WORK ORDER:
When you reach the line with "How deep in" in the listing below, write out that line and every one after it exactly, and skip the pictures.

-- DATA PROVIDED follows --

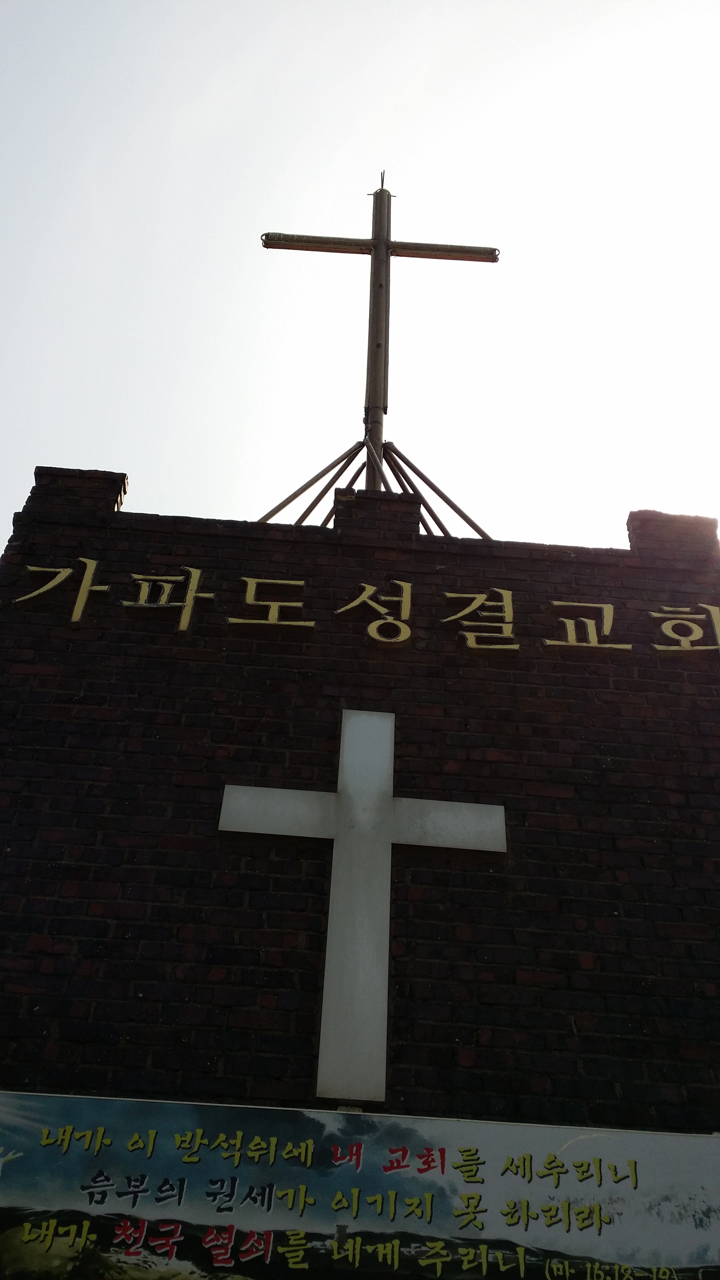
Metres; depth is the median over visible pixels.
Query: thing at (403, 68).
sky
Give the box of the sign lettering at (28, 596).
[8,564,719,655]
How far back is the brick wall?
4.58 m
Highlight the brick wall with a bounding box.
[0,467,719,1237]
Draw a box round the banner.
[0,1092,719,1279]
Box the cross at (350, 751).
[219,706,505,1107]
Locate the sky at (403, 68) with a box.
[0,0,719,569]
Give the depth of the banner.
3.57 m
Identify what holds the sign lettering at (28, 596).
attached to the brick wall
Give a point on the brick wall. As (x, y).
(268, 862)
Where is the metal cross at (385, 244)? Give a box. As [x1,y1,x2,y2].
[256,180,500,528]
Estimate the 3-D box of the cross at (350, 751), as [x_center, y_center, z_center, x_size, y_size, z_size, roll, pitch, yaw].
[-0.001,0.971,4.351,1.182,1.640,0.128,4,-36,-1]
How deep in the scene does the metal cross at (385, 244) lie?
8.29 m

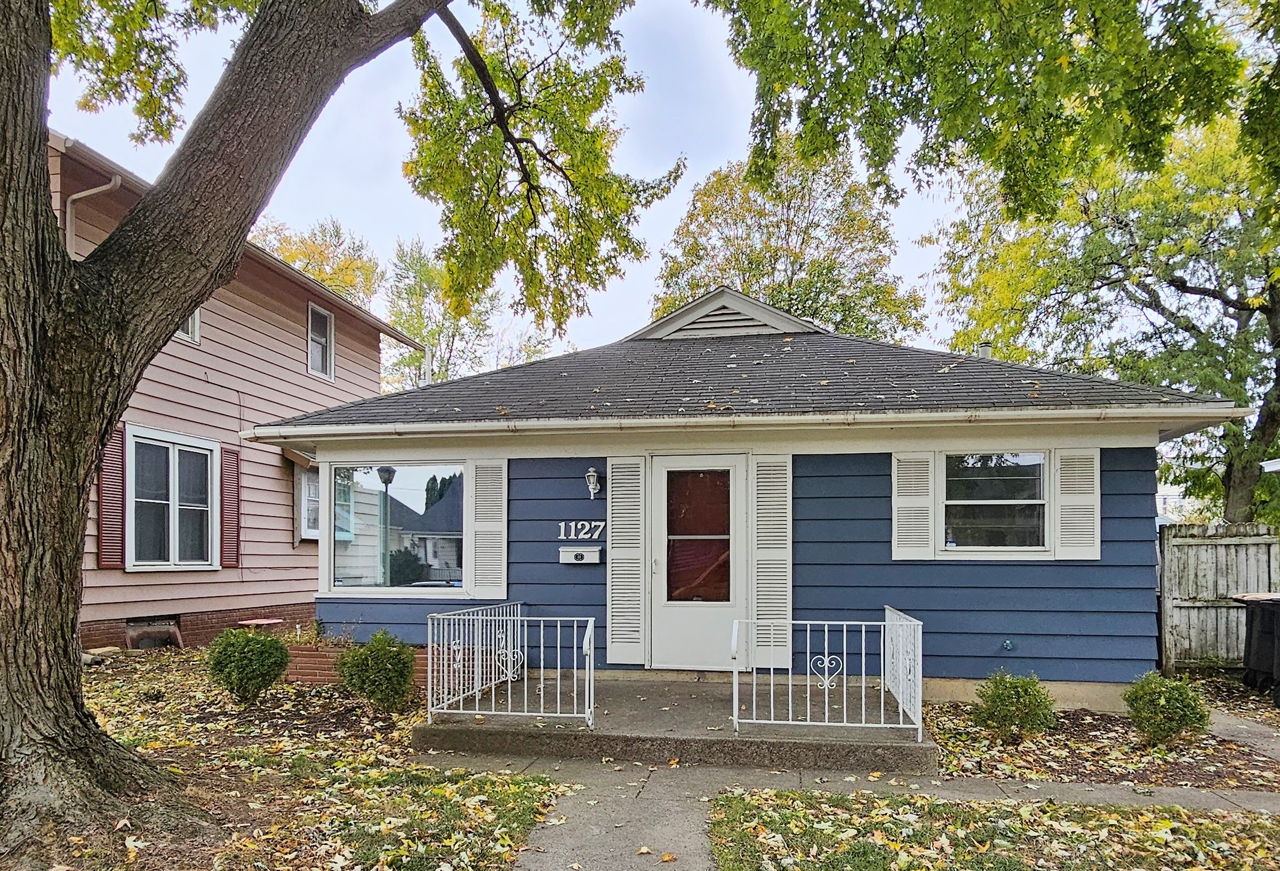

-- DATA PROVIDED concluded --

EXERCISE RESPONSE:
How deep in the scene does the metal cross at (385, 244) lie?
8.29 m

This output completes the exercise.